*** Opening RECORDS PROVIDED ***

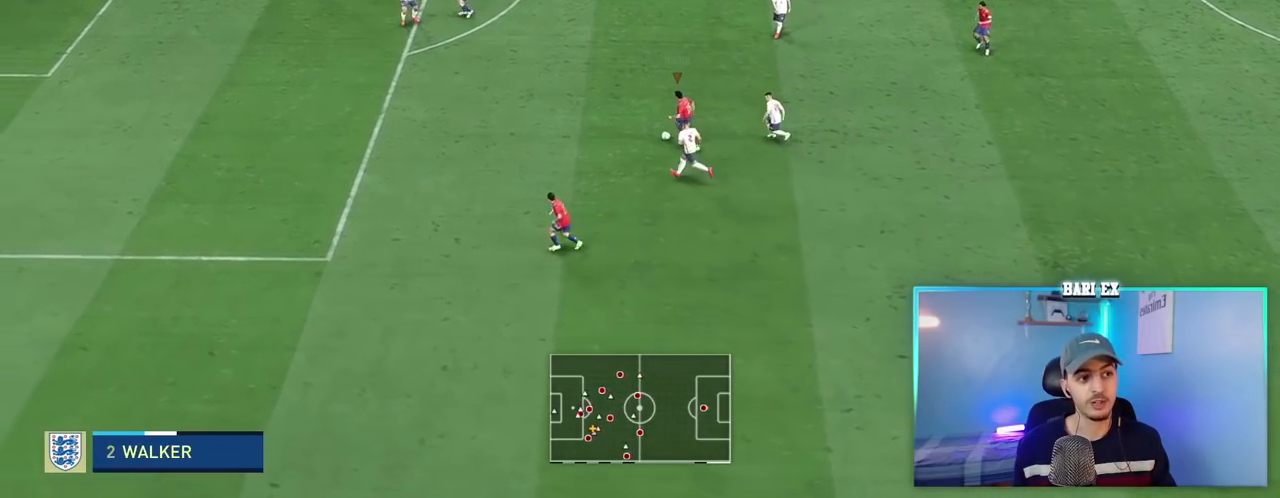
{"buttons": [], "left_stick": "up-left", "right_stick": "center", "events": []}
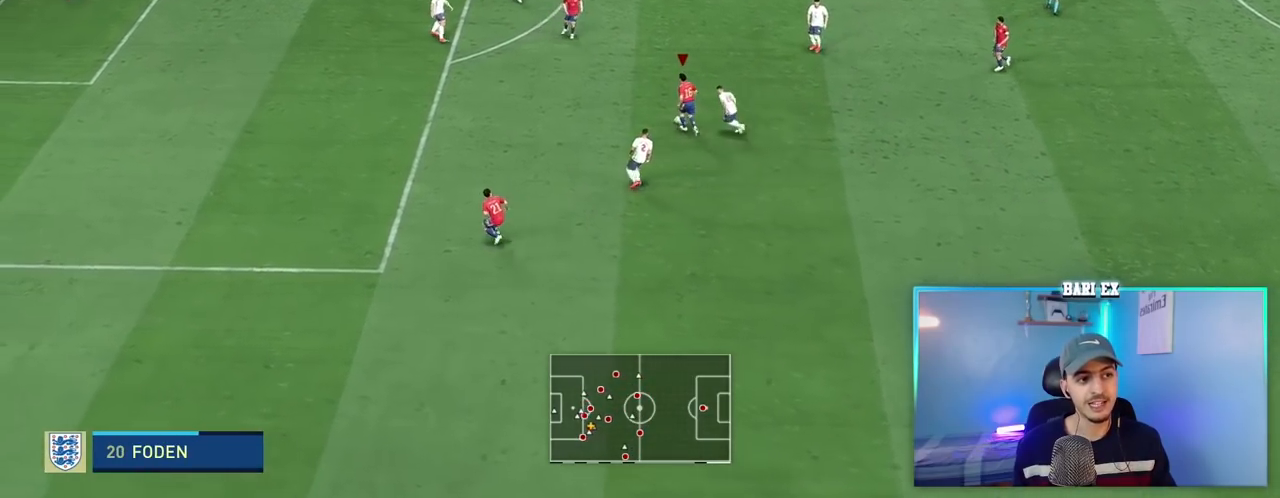
{"buttons": [], "left_stick": "left", "right_stick": "down-left", "events": [[267, "right_stick", "down-left"], [283, "left_stick", "left"]]}
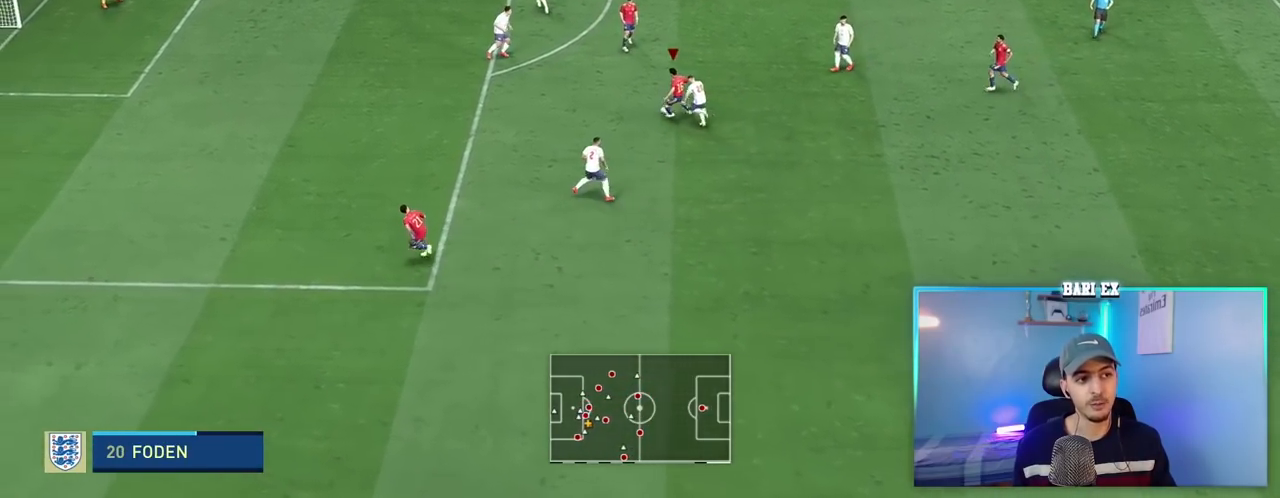
{"buttons": ["R2"], "left_stick": "down-right", "right_stick": "center", "events": [[83, "left_stick", "down-left"], [183, "left_stick", "down"], [317, "left_stick", "down-right"], [317, "right_stick", "center"], [367, "R2", "down"]]}
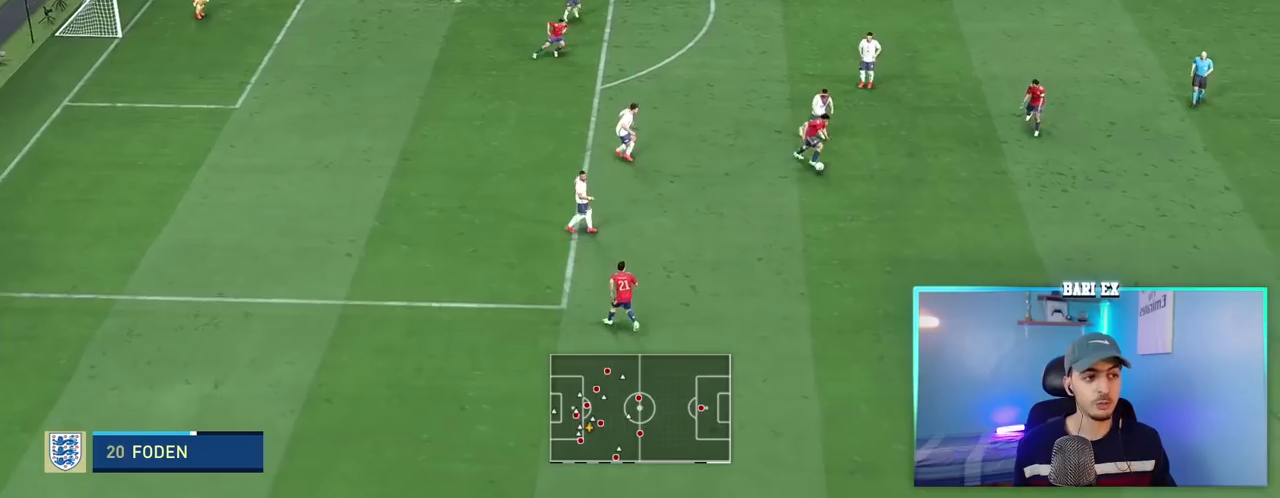
{"buttons": ["L2"], "left_stick": "down-right", "right_stick": "center", "events": [[383, "R2", "up"], [483, "L2", "down"]]}
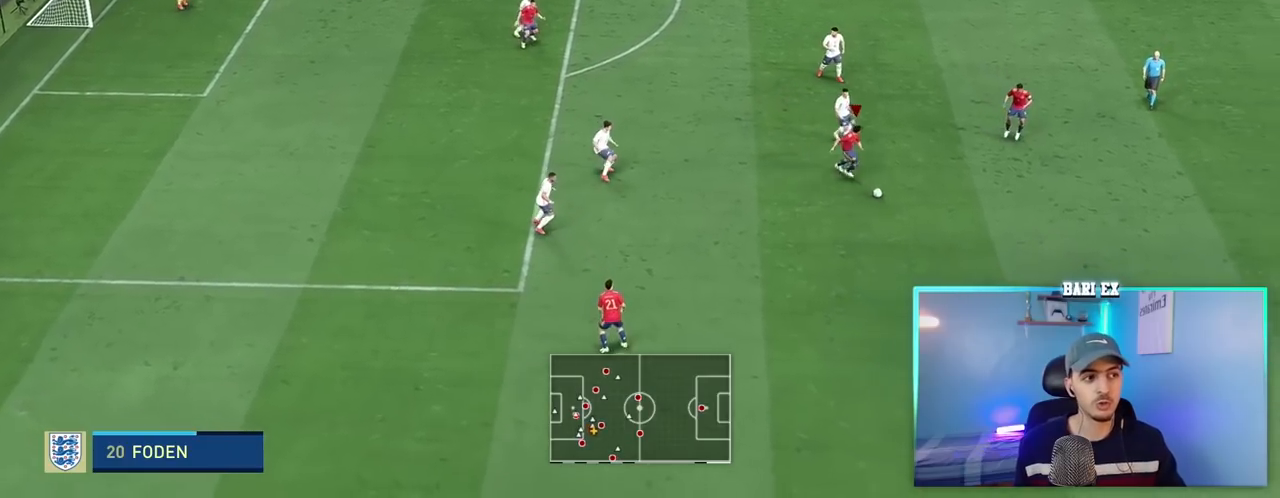
{"buttons": [], "left_stick": "up", "right_stick": "center", "events": [[133, "L2", "up"], [200, "left_stick", "up-right"], [283, "left_stick", "up"]]}
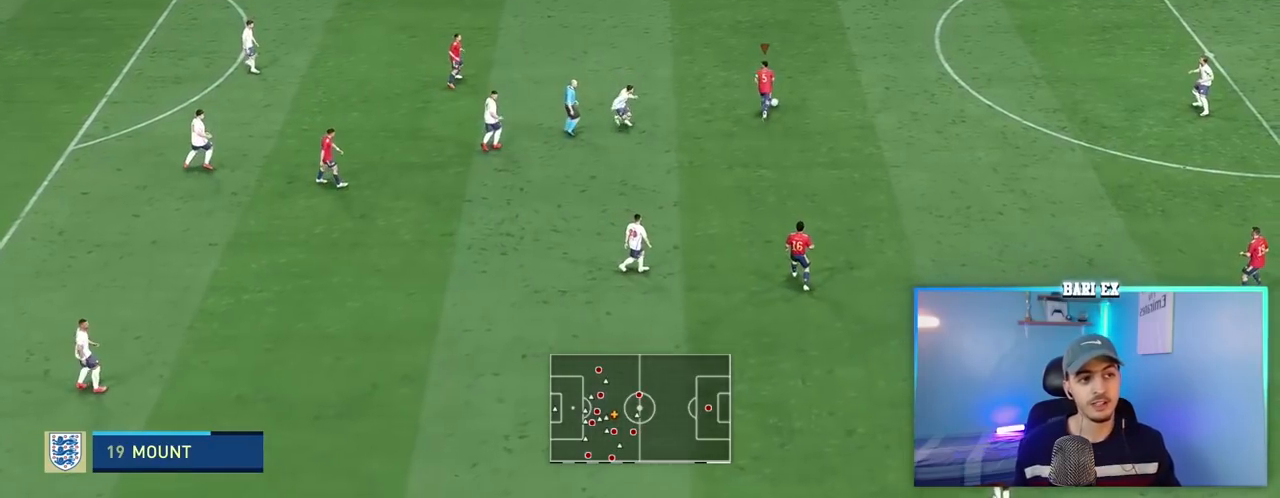
{"buttons": [], "left_stick": "up-right", "right_stick": "center", "events": [[333, "left_stick", "up-right"]]}
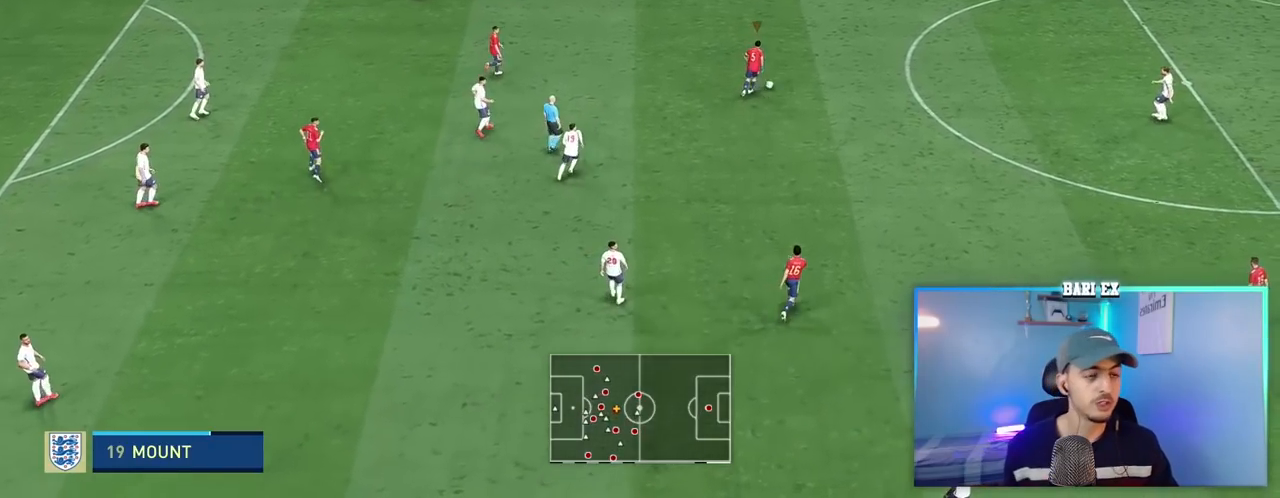
{"buttons": [], "left_stick": "center", "right_stick": "center", "events": [[133, "left_stick", "up-left"], [400, "left_stick", "center"]]}
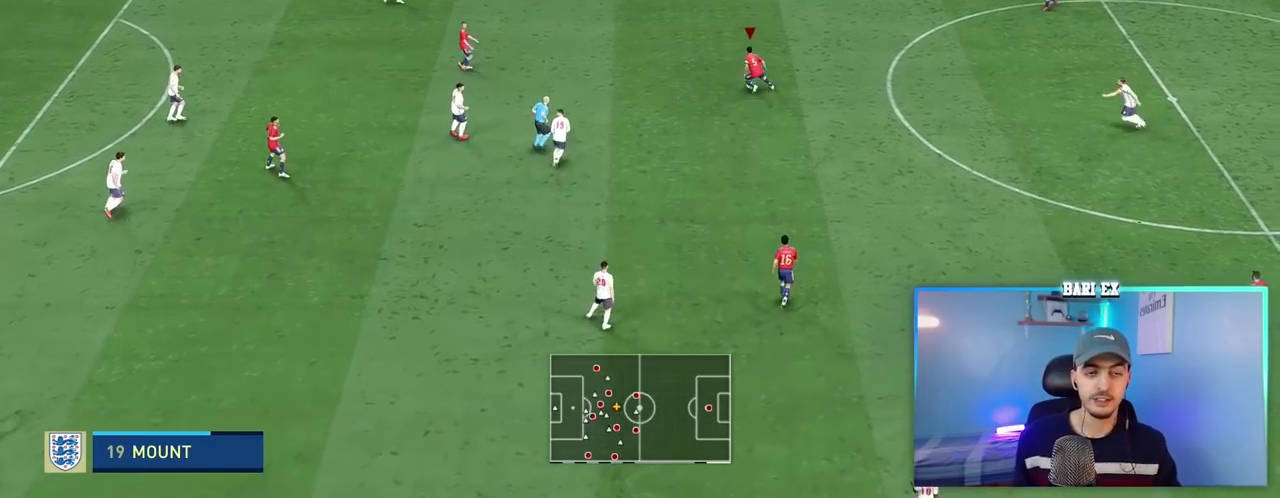
{"buttons": [], "left_stick": "center", "right_stick": "center", "events": [[150, "right_stick", "down"], [433, "right_stick", "center"]]}
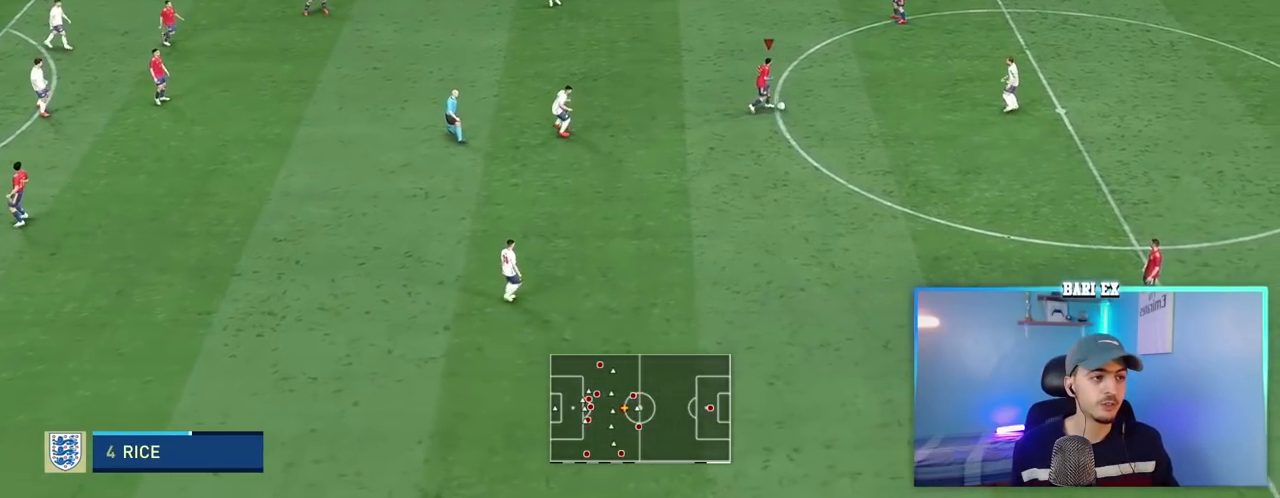
{"buttons": [], "left_stick": "center", "right_stick": "down-left", "events": [[50, "right_stick", "down-left"], [133, "right_stick", "left"], [233, "right_stick", "down-left"]]}
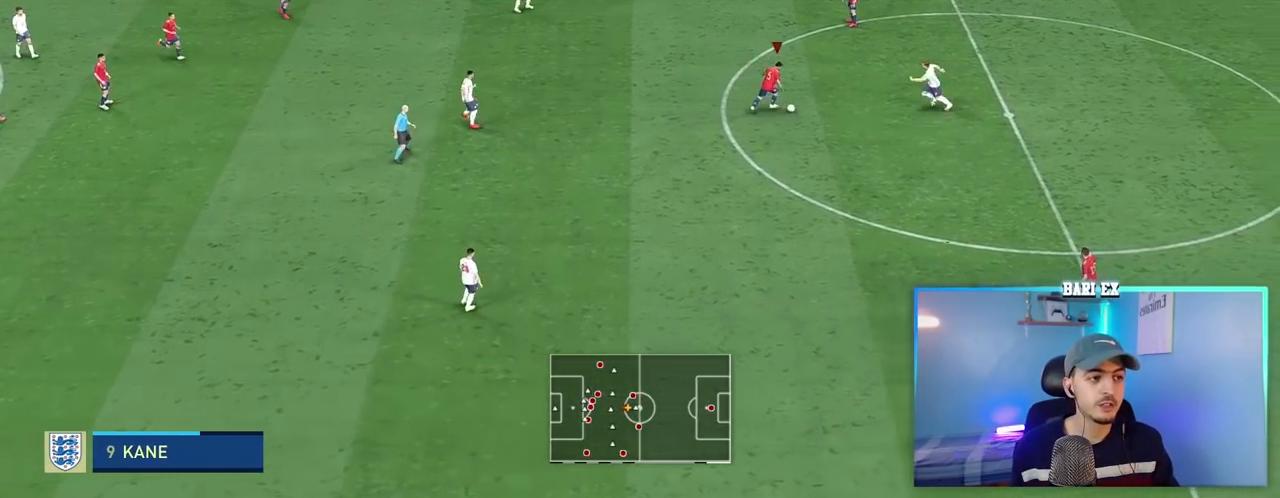
{"buttons": ["L2", "R2"], "left_stick": "down-right", "right_stick": "center", "events": [[83, "left_stick", "left"], [100, "right_stick", "left"], [200, "left_stick", "up-right"], [200, "right_stick", "center"], [267, "R2", "down"], [300, "L2", "down"], [400, "L2", "up"], [433, "left_stick", "down-right"], [467, "L2", "down"]]}
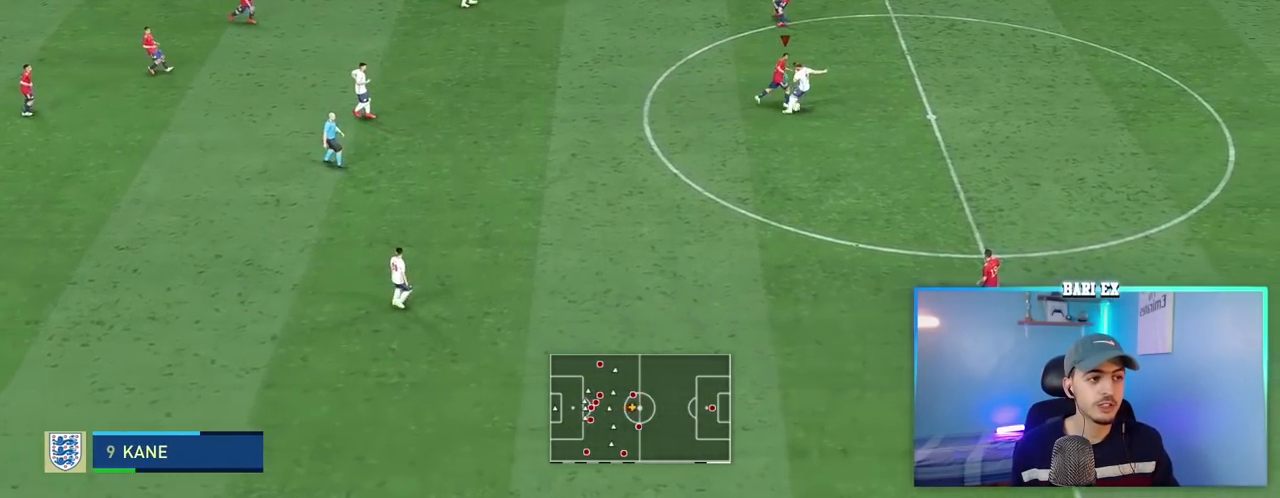
{"buttons": ["L2"], "left_stick": "up-right", "right_stick": "center", "events": [[50, "L2", "up"], [50, "R2", "up"], [83, "left_stick", "up-right"], [500, "L2", "down"]]}
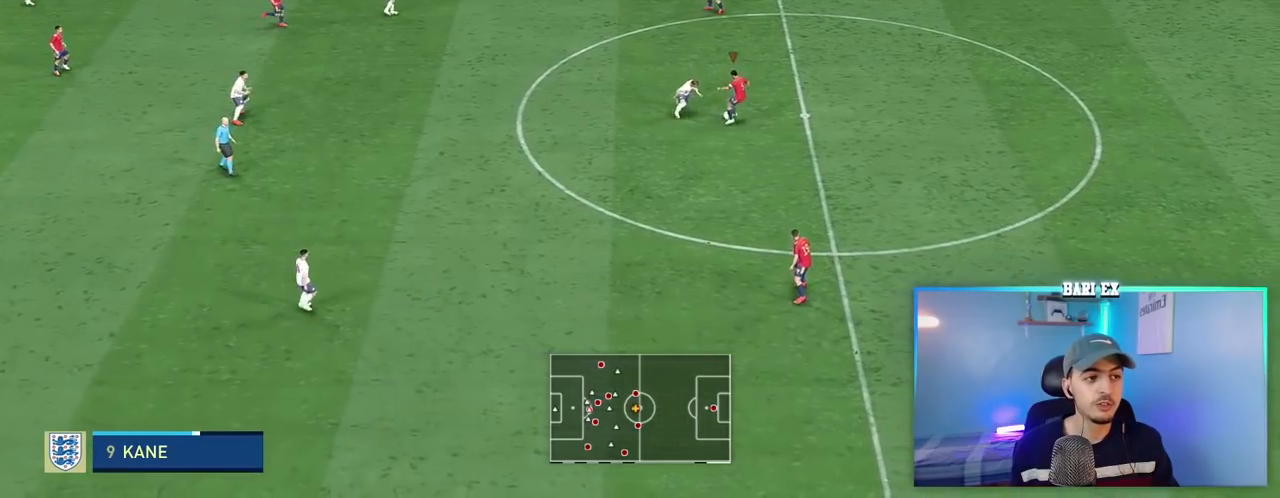
{"buttons": [], "left_stick": "up", "right_stick": "center", "events": [[133, "left_stick", "right"], [233, "L2", "up"], [267, "left_stick", "up-right"], [333, "A", "down"], [400, "left_stick", "up"], [433, "A", "up"]]}
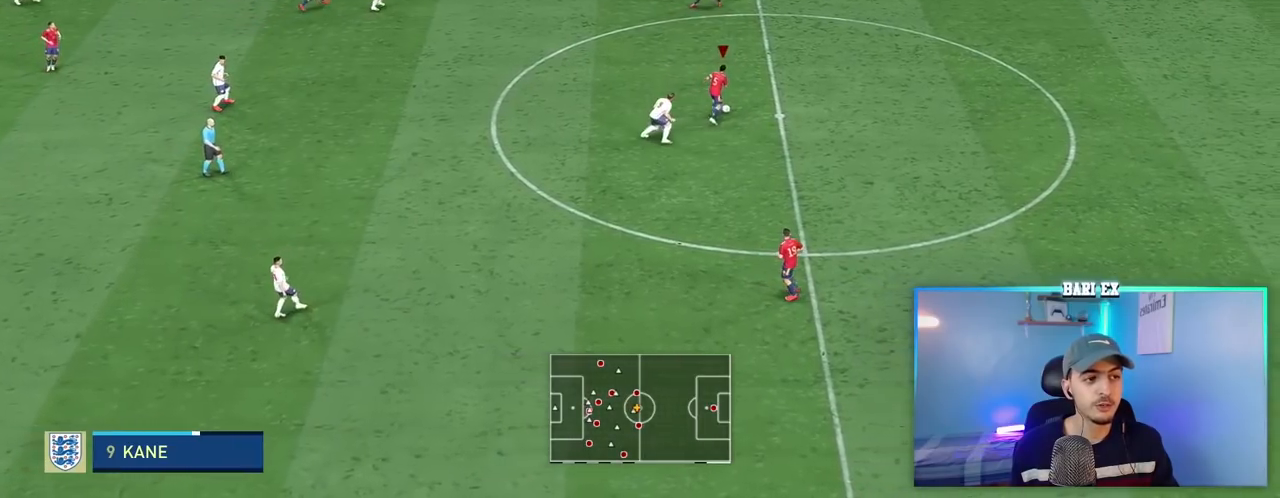
{"buttons": [], "left_stick": "center", "right_stick": "center", "events": [[100, "left_stick", "center"]]}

*** Closing RECORDS PROVIDED ***

Output nothing but the records above, word for word, with the pictures removed.

{"buttons": [], "left_stick": "up-left", "right_stick": "center", "events": []}
{"buttons": [], "left_stick": "left", "right_stick": "down-left", "events": [[267, "right_stick", "down-left"], [283, "left_stick", "left"]]}
{"buttons": ["R2"], "left_stick": "down-right", "right_stick": "center", "events": [[83, "left_stick", "down-left"], [183, "left_stick", "down"], [317, "left_stick", "down-right"], [317, "right_stick", "center"], [367, "R2", "down"]]}
{"buttons": ["L2"], "left_stick": "down-right", "right_stick": "center", "events": [[383, "R2", "up"], [483, "L2", "down"]]}
{"buttons": [], "left_stick": "up", "right_stick": "center", "events": [[133, "L2", "up"], [200, "left_stick", "up-right"], [283, "left_stick", "up"]]}
{"buttons": [], "left_stick": "up-right", "right_stick": "center", "events": [[333, "left_stick", "up-right"]]}
{"buttons": [], "left_stick": "center", "right_stick": "center", "events": [[133, "left_stick", "up-left"], [400, "left_stick", "center"]]}
{"buttons": [], "left_stick": "center", "right_stick": "center", "events": [[150, "right_stick", "down"], [433, "right_stick", "center"]]}
{"buttons": [], "left_stick": "center", "right_stick": "down-left", "events": [[50, "right_stick", "down-left"], [133, "right_stick", "left"], [233, "right_stick", "down-left"]]}
{"buttons": ["L2", "R2"], "left_stick": "down-right", "right_stick": "center", "events": [[83, "left_stick", "left"], [100, "right_stick", "left"], [200, "left_stick", "up-right"], [200, "right_stick", "center"], [267, "R2", "down"], [300, "L2", "down"], [400, "L2", "up"], [433, "left_stick", "down-right"], [467, "L2", "down"]]}
{"buttons": ["L2"], "left_stick": "up-right", "right_stick": "center", "events": [[50, "L2", "up"], [50, "R2", "up"], [83, "left_stick", "up-right"], [500, "L2", "down"]]}
{"buttons": [], "left_stick": "up", "right_stick": "center", "events": [[133, "left_stick", "right"], [233, "L2", "up"], [267, "left_stick", "up-right"], [333, "A", "down"], [400, "left_stick", "up"], [433, "A", "up"]]}
{"buttons": [], "left_stick": "center", "right_stick": "center", "events": [[100, "left_stick", "center"]]}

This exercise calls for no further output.